TASK OBJECTIVE:
Please set down exactly the lines from the one that contains "alternative metal alternative" through the end of the material, leaving out every picture.

RECORDS TO PROCESS:
►

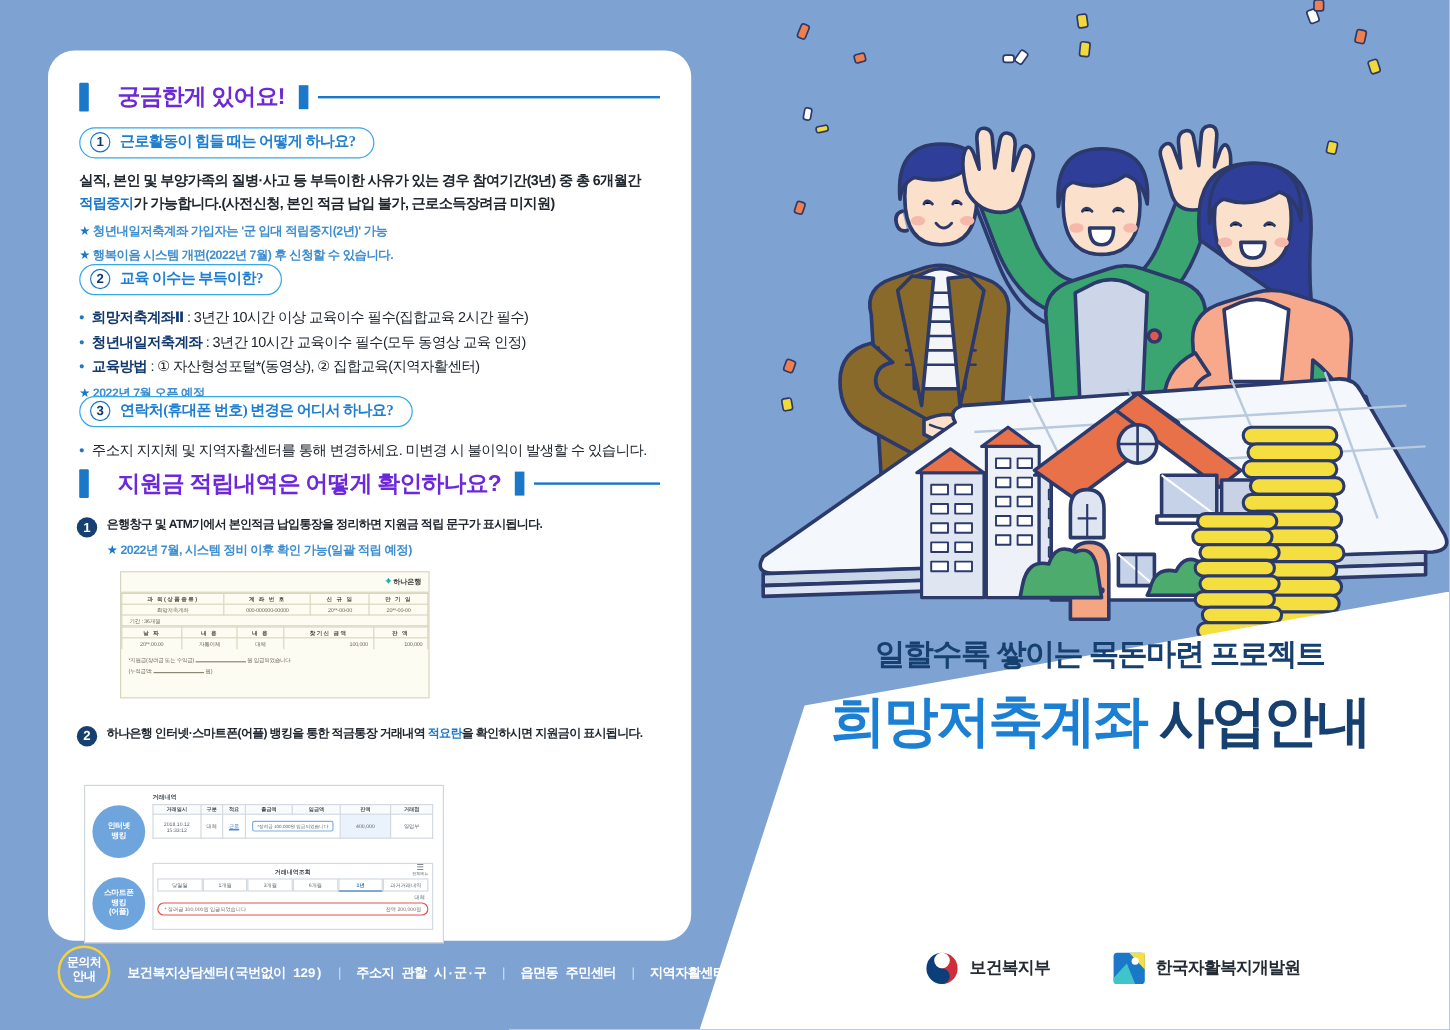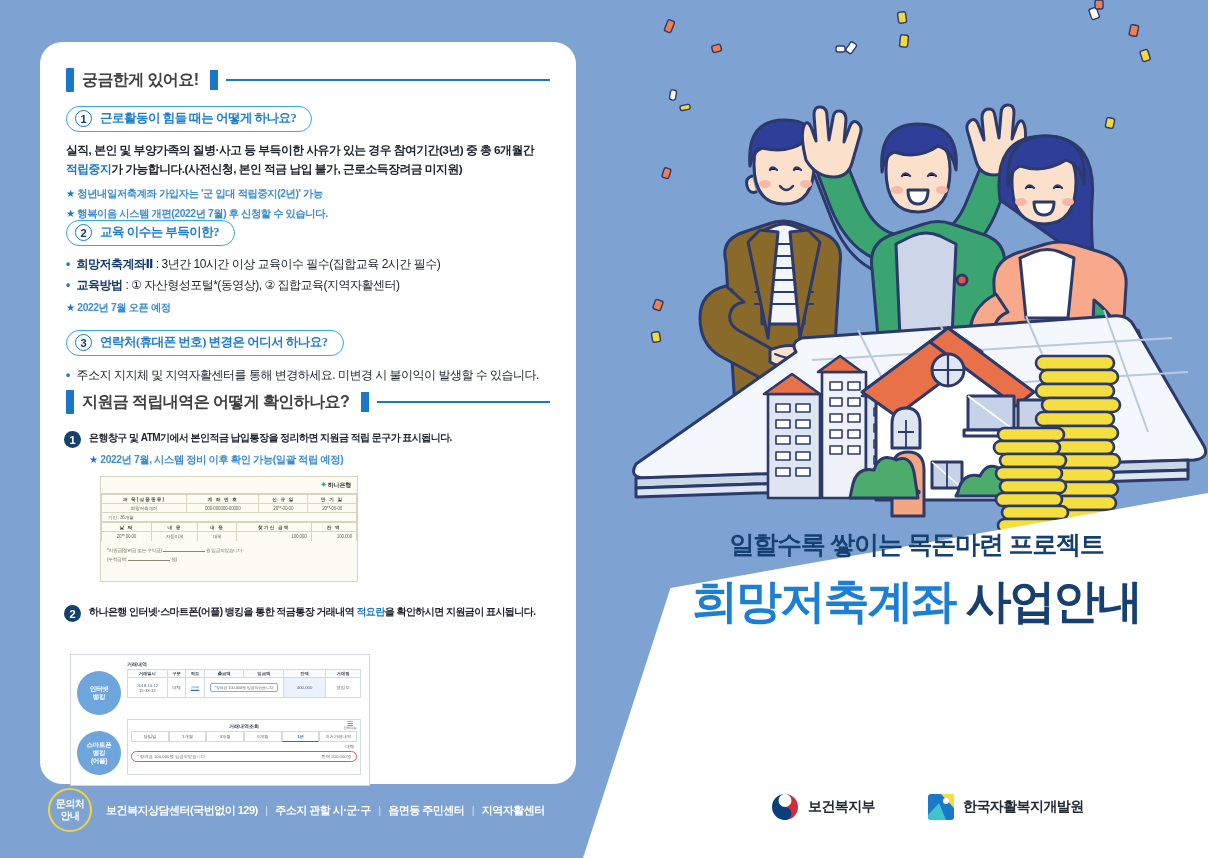"궁금한게 있어요!" .sec-title { color: #404040 -> #6d28d9; font-size: 16px -> 19px; margin-left: none -> 16px }
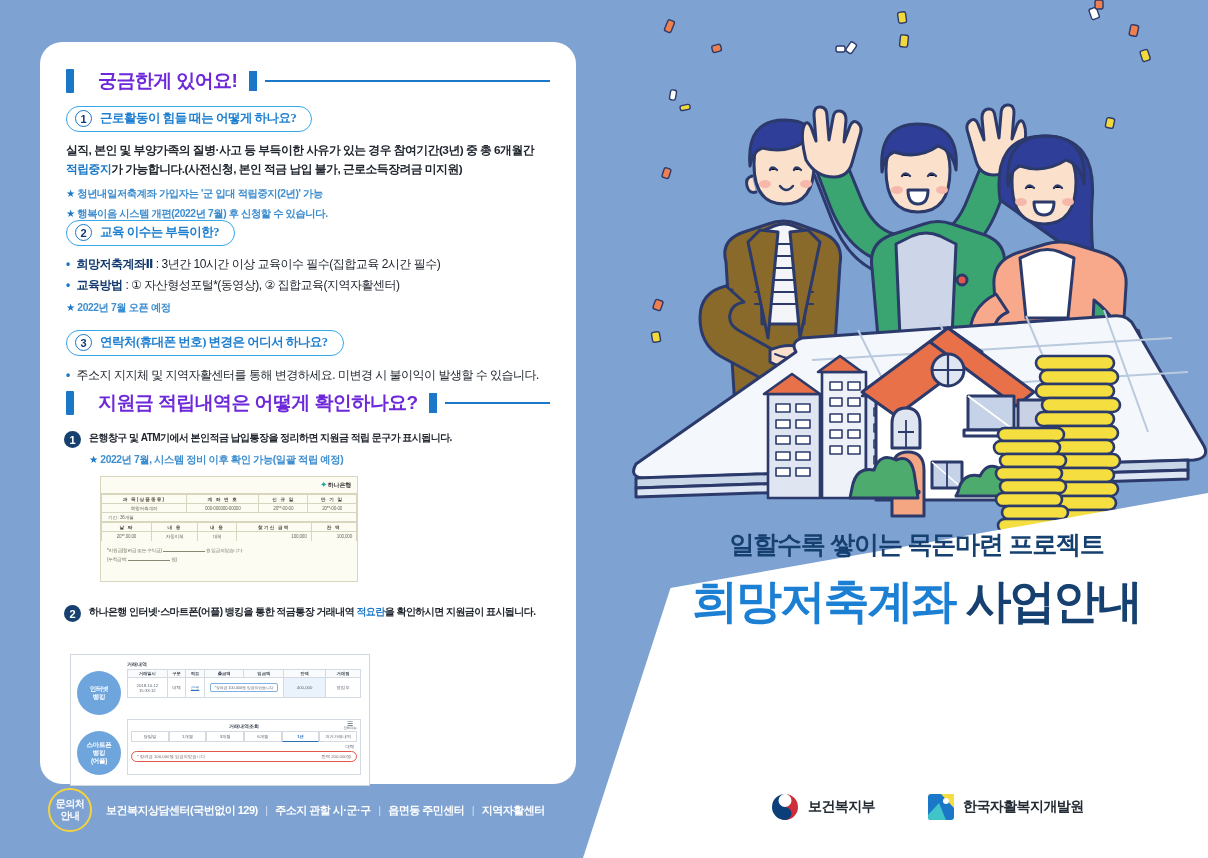"청년내일저축계좌 : 3년간 10시간 교육이수" div.bullet-line { html: none -> <div> <b>청년내일저축계좌</b><span> : 3년간 10시간 교육이수 필수(모두 동영상 교육 인정)</span> </div> }
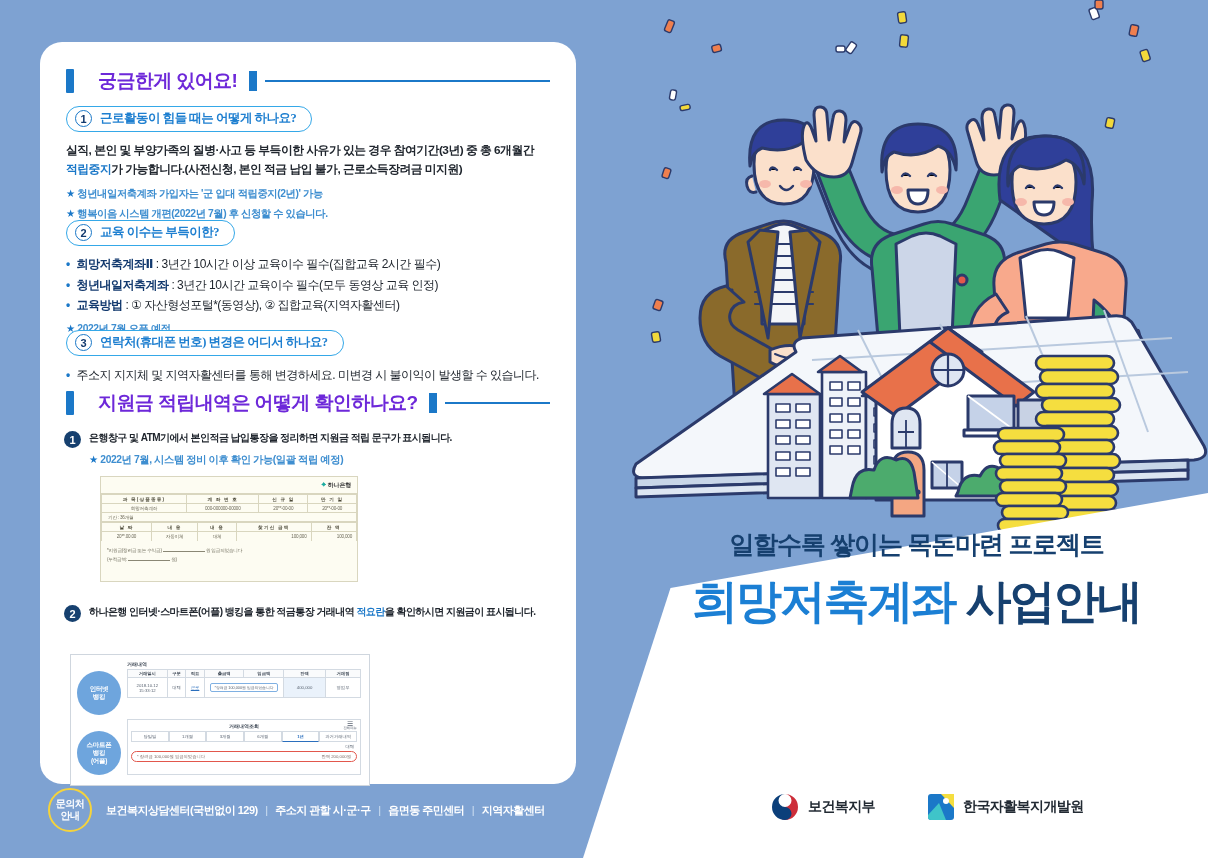"문의처" .footer-contact { font-family: none -> Liberation Mono, monospace }
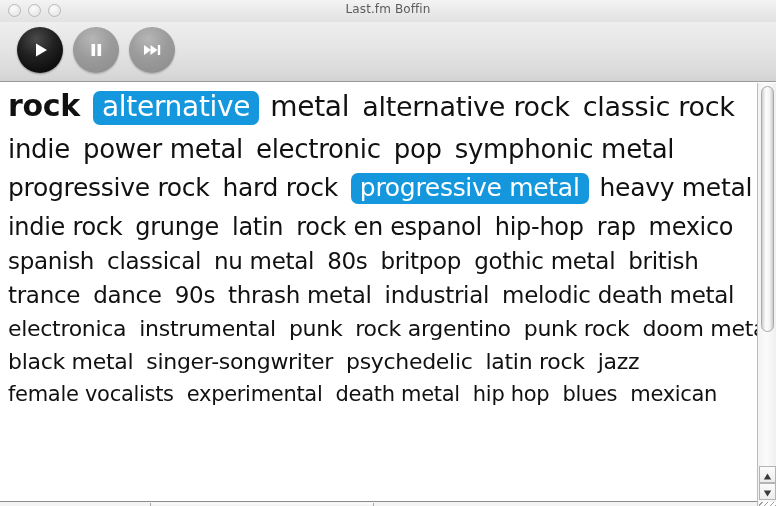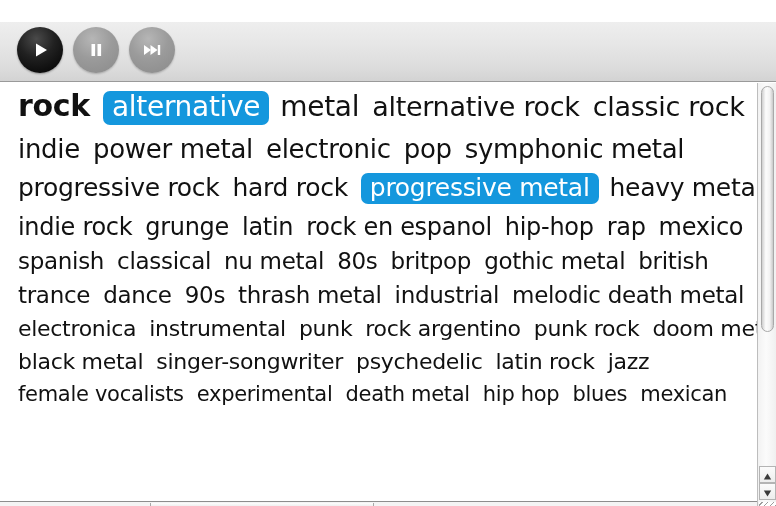"Last.fm Boffin" div { html: none -> <div> <div> <div></div> <div></div> <div></div> </div> <div>Last.fm Boffin</div> </div> }
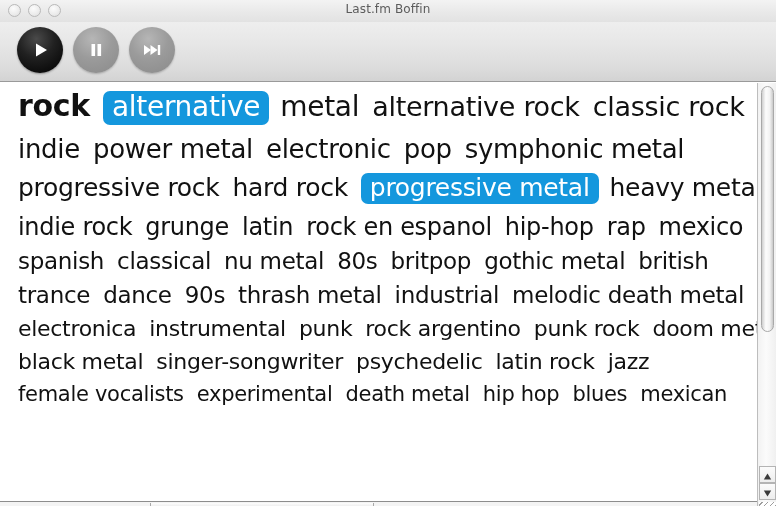"rock alternative metal alternative rock" #tagcloud { padding: 8px 10px 0 18px -> 8px 10px 0 8px }
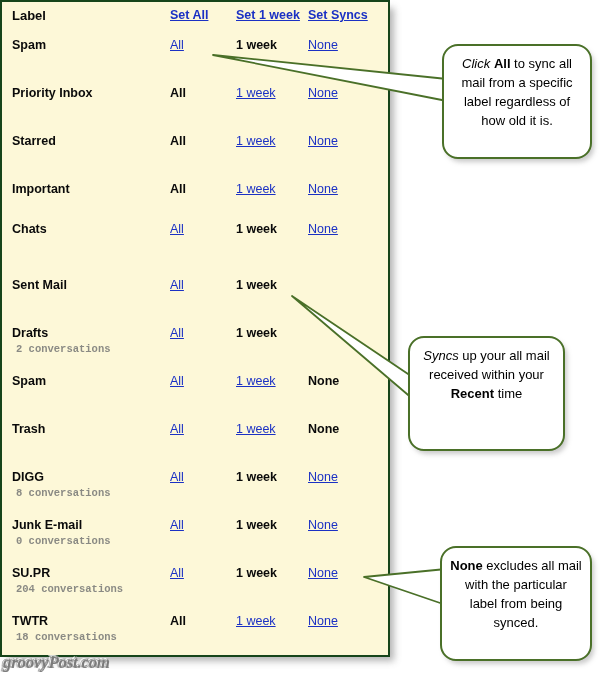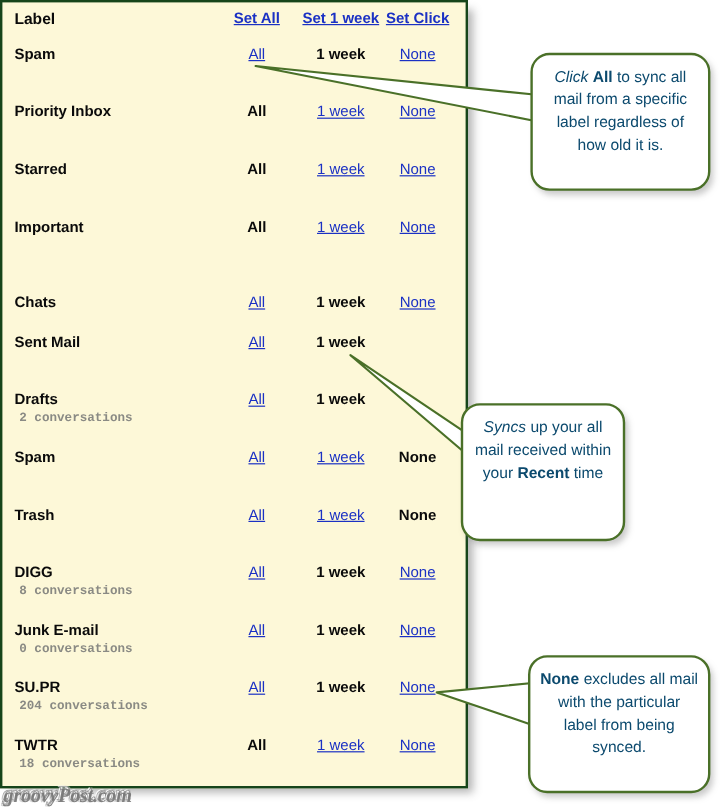"Set All" .opt { text-align: center -> left }
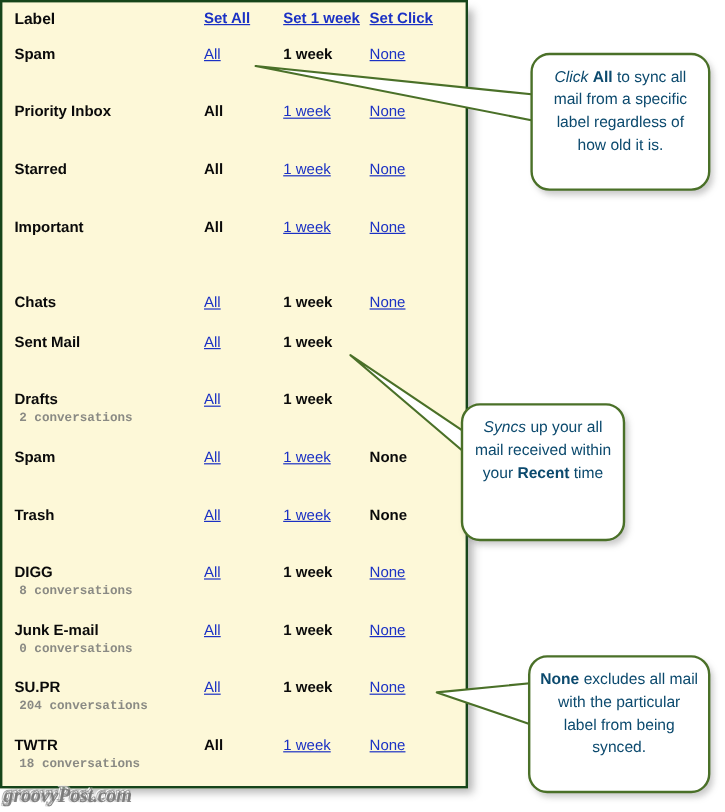"Set Click" a { text: Click -> Syncs }
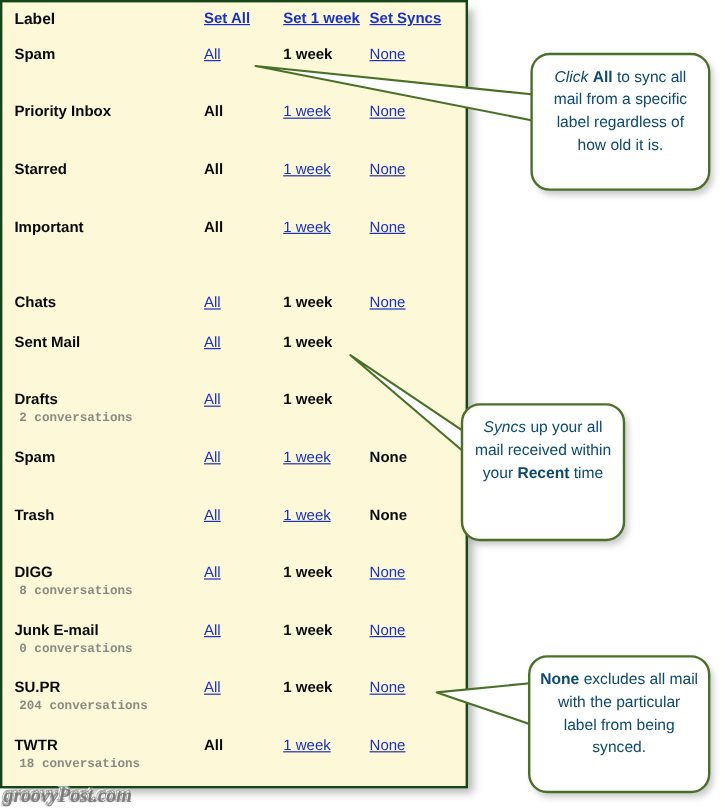"Click All to sync all" .callout { color: #0c4a6e -> #000000 }
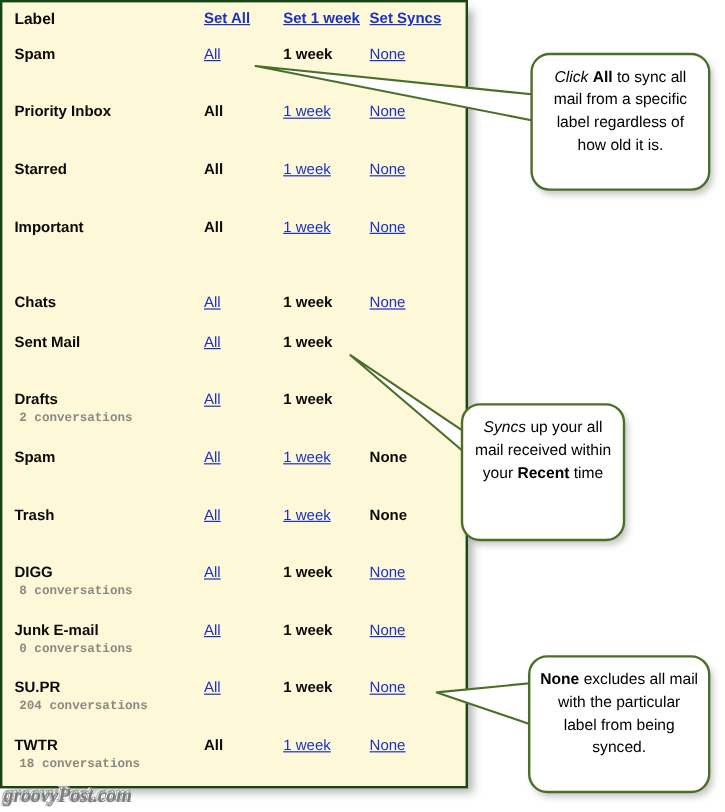"Chats" div.row { top: 243px -> 220px }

◄

TASK RESPONSE:
"rock alternative metal alternative rock" #tagcloud { padding: 8px 10px 0 18px -> 8px 10px 0 8px }
"Set All" .opt { text-align: center -> left }
"Set Click" a { text: Click -> Syncs }
"Click All to sync all" .callout { color: #0c4a6e -> #000000 }
"Chats" div.row { top: 243px -> 220px }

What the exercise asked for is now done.